RECORDS SUPPLIED:
======

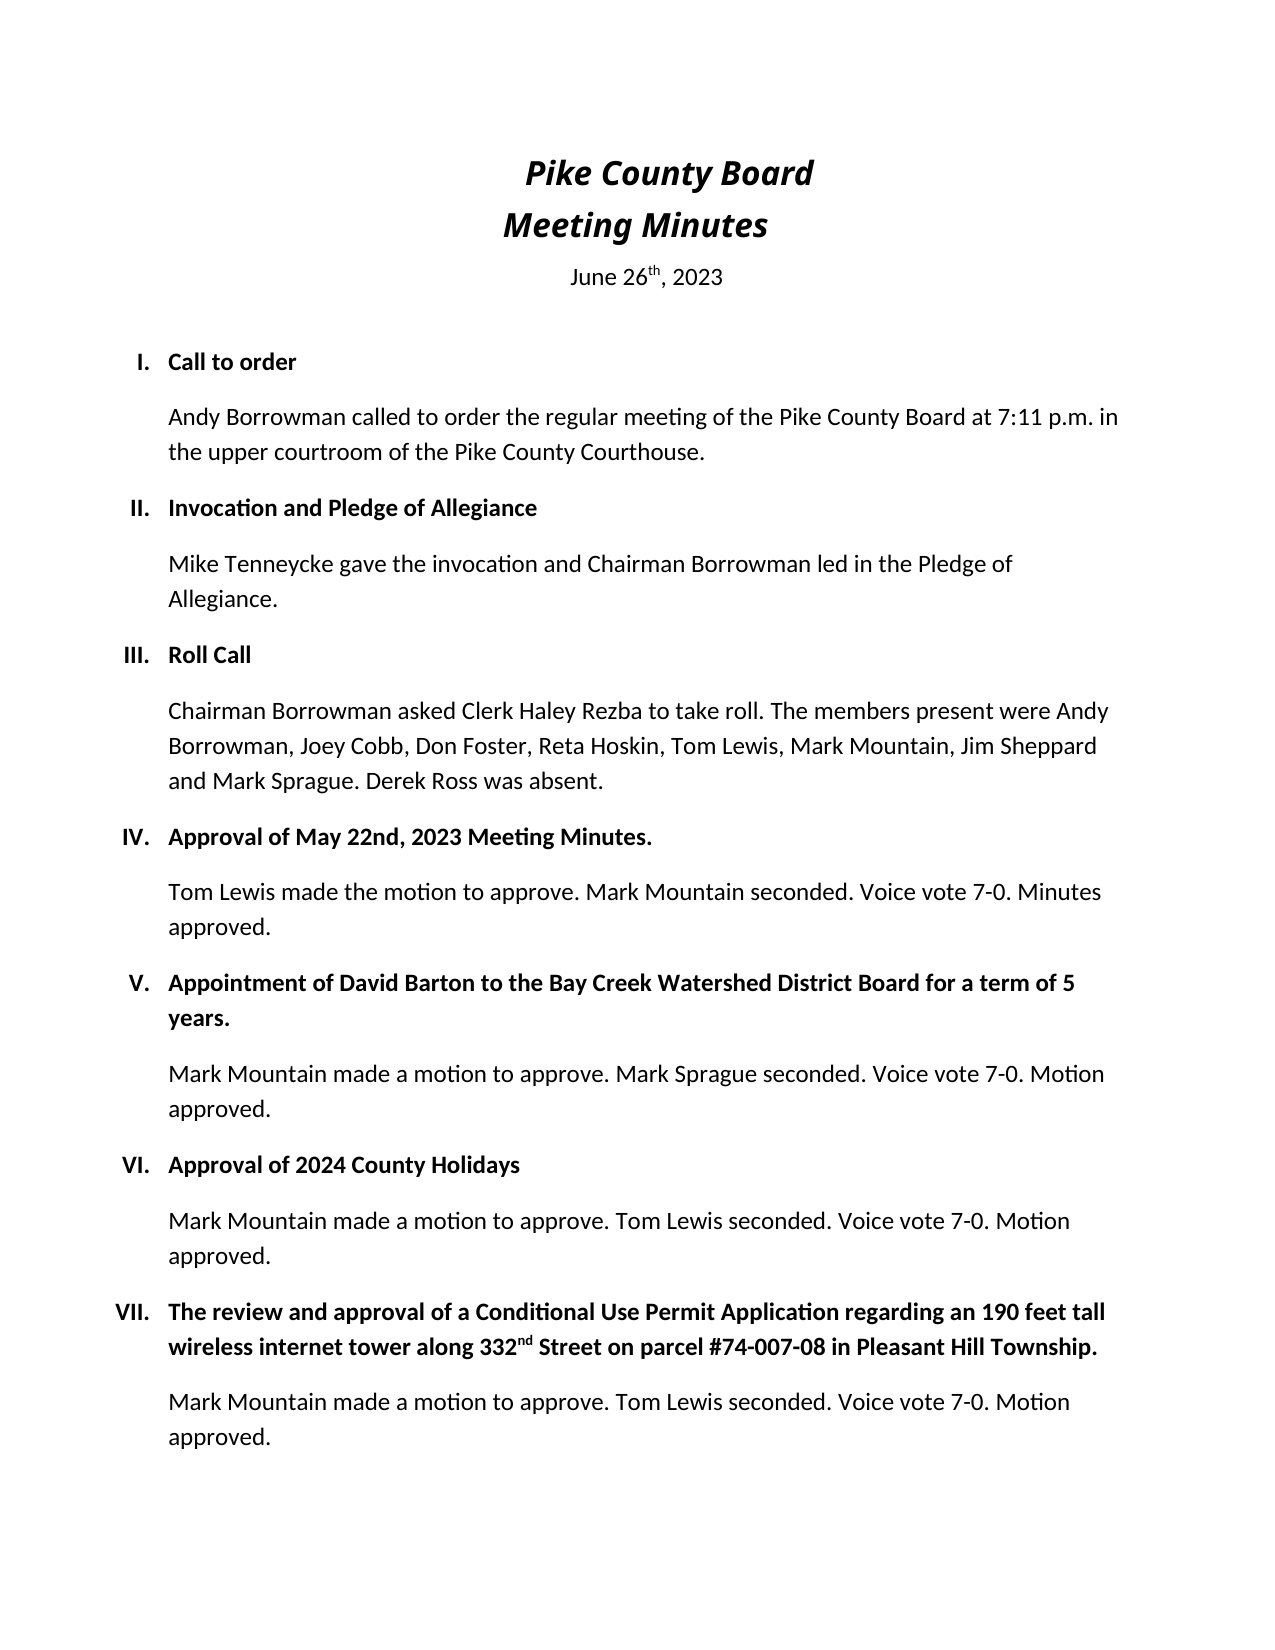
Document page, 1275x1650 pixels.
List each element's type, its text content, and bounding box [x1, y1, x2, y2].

list Mike Tenneycke gave the invocation and Chairman Borrowman led in the Pledge of Allegiance. [168, 548, 1125, 614]
subtitle Pike County Board [450, 150, 1125, 195]
list Approval of 2024 County Holidays [150, 1149, 1125, 1179]
list Roll Call [150, 639, 1125, 669]
list Tom Lewis made the motion to approve. Mark Mountain seconded. Voice vote 7-0. Minutes approved. [168, 876, 1125, 942]
text Pike County Board at 7:11 p.m. in the upper courtroom of the Pike County Courthouse. [168, 401, 1125, 467]
list The review and approval of a Conditional Use Permit Application regarding an 190 feet tall wireless internet tower along 332nd Street on parcel #74-007-08 in Pleasant Hill Township. [150, 1296, 1125, 1361]
list Mark Mountain made a motion to approve. Mark Sprague seconded. Voice vote 7-0. Motion approved. [168, 1058, 1125, 1124]
list Invocation and Pledge of Allegiance [150, 492, 1125, 523]
text June 26th, 2023 [168, 261, 1125, 291]
list Mark Mountain made a motion to approve. Tom Lewis seconded. Voice vote 7-0. Motion approved. [168, 1205, 1125, 1270]
list Mark Mountain made a motion to approve. Tom Lewis seconded. Voice vote 7-0. Motion approved. [168, 1386, 1125, 1452]
list Approval of May 22nd, 2023 Meeting Minutes. [150, 821, 1125, 851]
list Appointment of David Barton to the Bay Creek Watershed District Board for a term of 5 years. [150, 967, 1125, 1033]
list Chairman Borrowman asked Clerk Haley Rezba to take roll. The members present were Andy Borrowman, Joey Cobb, Don Foster, Reta Hoskin, Tom Lewis, Mark Mountain, Jim Sheppard and Mark Sprague. Derek Ross was absent. [168, 695, 1125, 795]
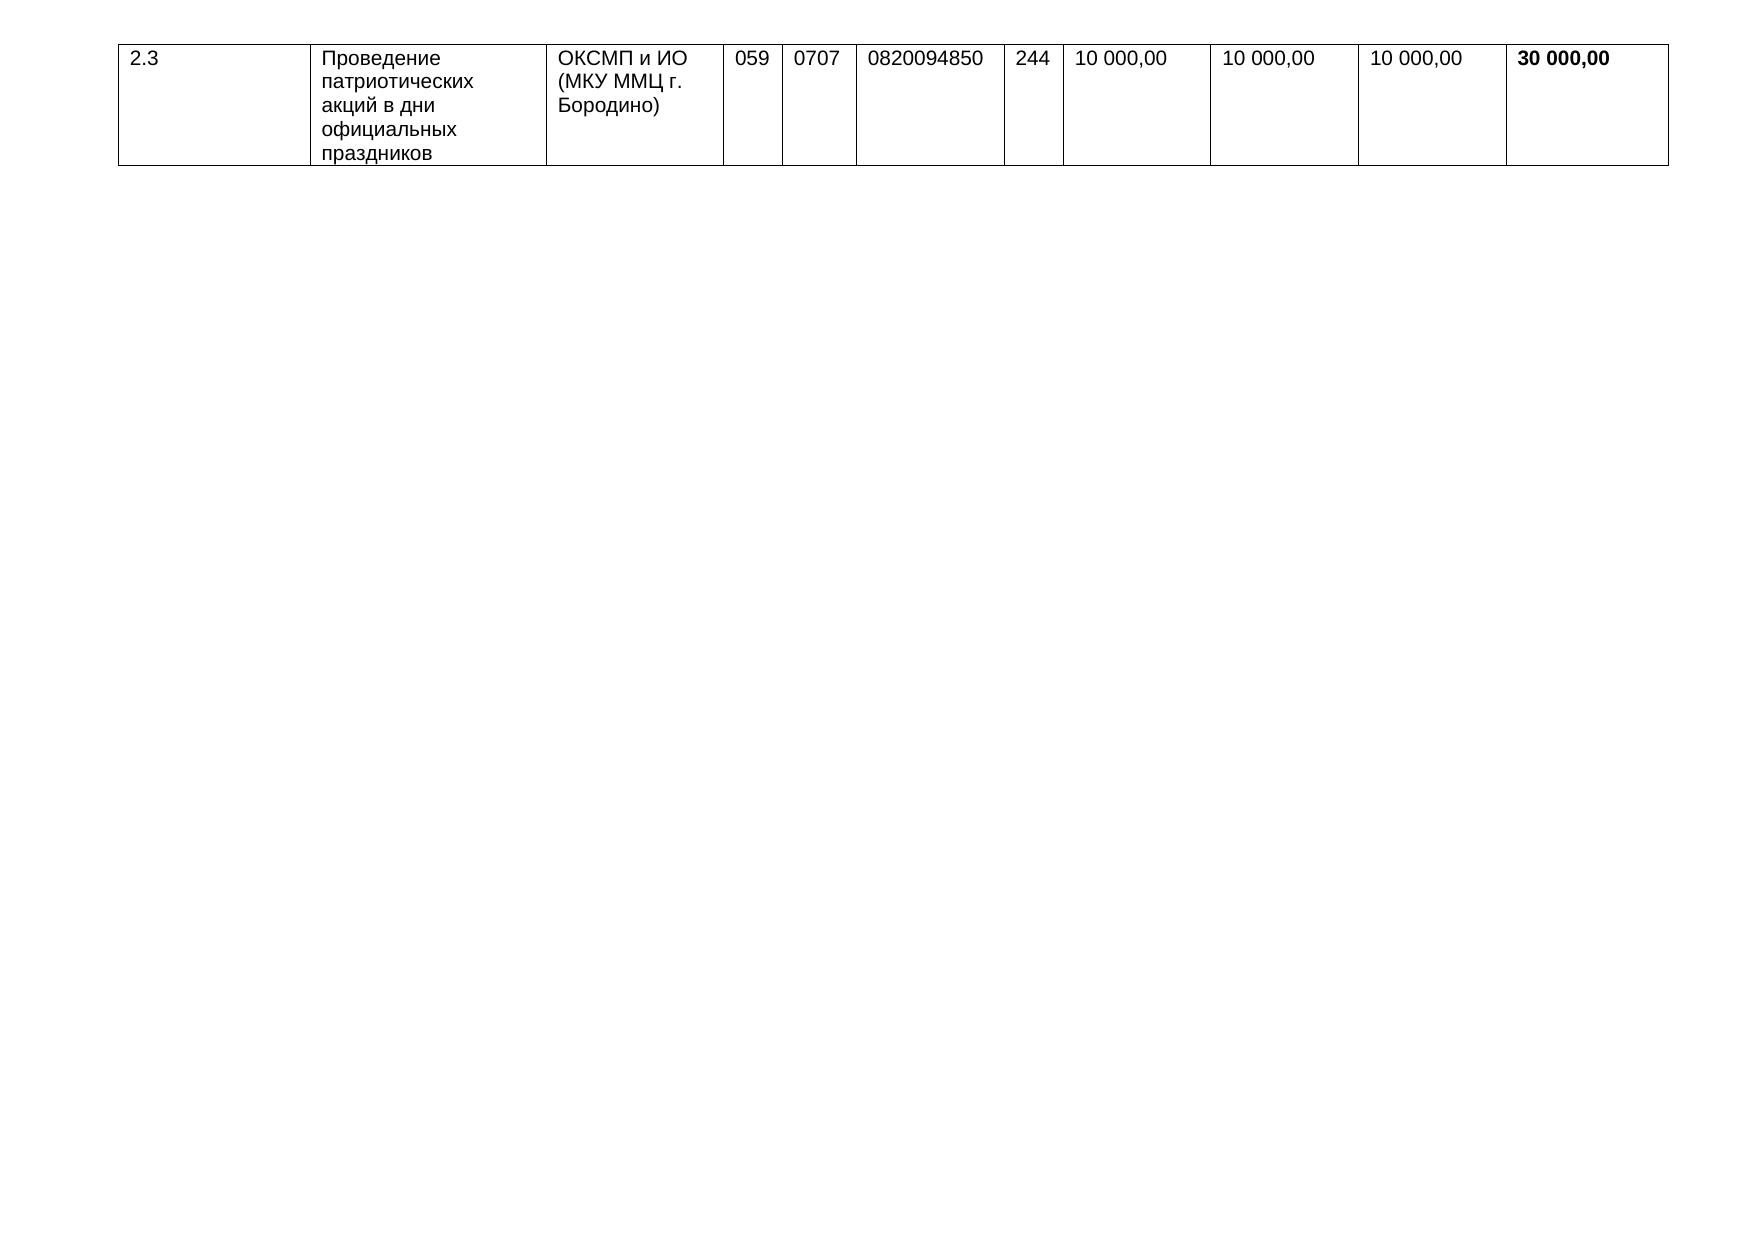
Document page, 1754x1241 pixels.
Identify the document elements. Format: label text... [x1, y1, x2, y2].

table_cell 30 000,00 [1507, 45, 1668, 165]
table_cell 2.3 [119, 45, 310, 165]
table_cell Проведение патриотических акций в дни официальных праздников [311, 45, 546, 165]
table_cell 0707 [783, 45, 856, 165]
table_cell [547, 45, 723, 165]
table_cell 10 000,00 [1359, 45, 1506, 165]
table_cell 244 [1005, 45, 1063, 165]
table_cell 0820094850 [857, 45, 1004, 165]
table_cell 10 000,00 [1211, 45, 1358, 165]
table_cell 059 [724, 45, 782, 165]
table_cell 10 000,00 [1064, 45, 1210, 165]
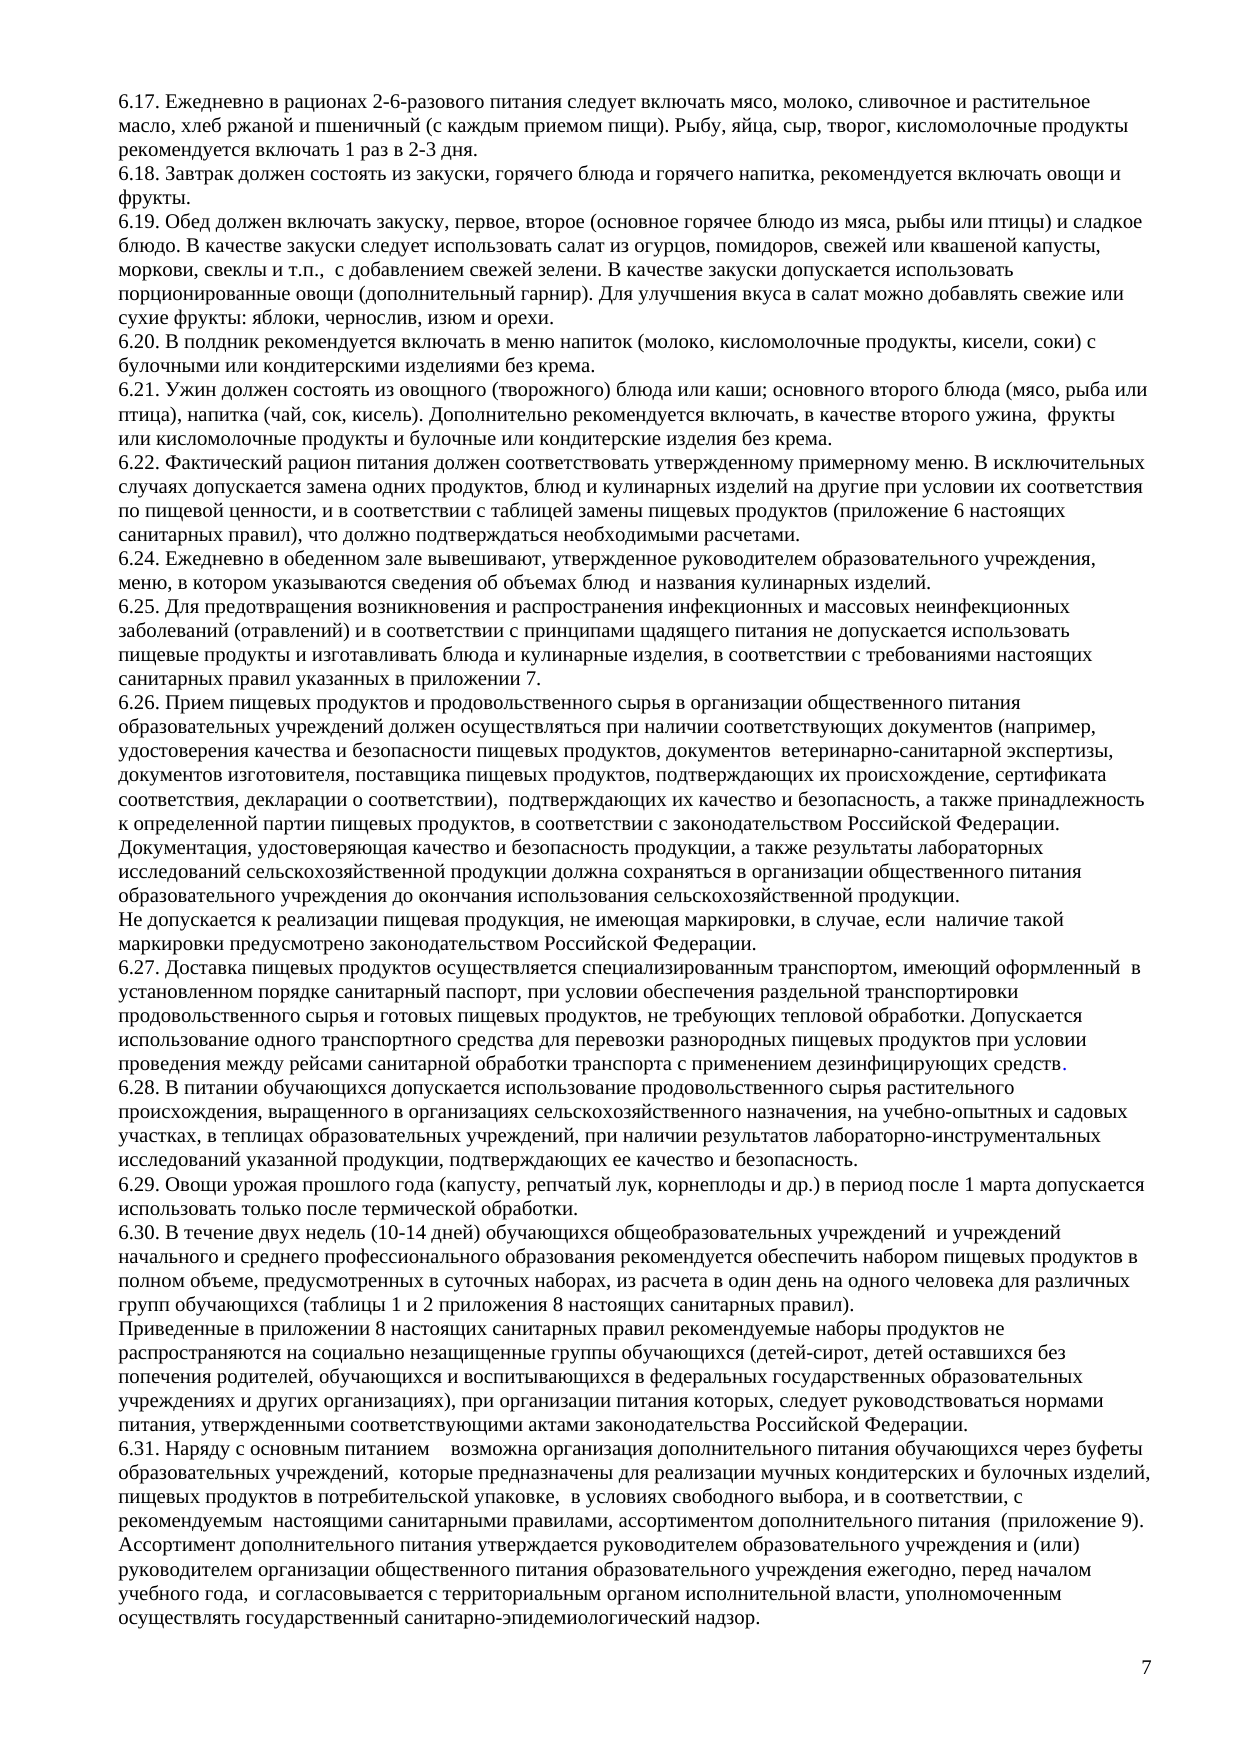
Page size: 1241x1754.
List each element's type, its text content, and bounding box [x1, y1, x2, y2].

======

WHAT THE TASK ASKS:
The lines from the one containing "Identify the document" through the last line of the entries are to be copied exactly, both ends included, and the pictures are to be omitted.

TASK RESPONSE:
Identify the document elements. Format: label text... [x1, y1, x2, y2].

table_cell 30 000,00 [1507, 45, 1668, 165]
table_cell 2.3 [119, 45, 310, 165]
table_cell Проведение патриотических акций в дни официальных праздников [311, 45, 546, 165]
table_cell 0707 [783, 45, 856, 165]
table_cell [547, 45, 723, 165]
table_cell 10 000,00 [1359, 45, 1506, 165]
table_cell 244 [1005, 45, 1063, 165]
table_cell 0820094850 [857, 45, 1004, 165]
table_cell 10 000,00 [1211, 45, 1358, 165]
table_cell 059 [724, 45, 782, 165]
table_cell 10 000,00 [1064, 45, 1210, 165]
Page size: 1241x1754.
List each element's type, its text content, and bounding box [x1, y1, x2, y2].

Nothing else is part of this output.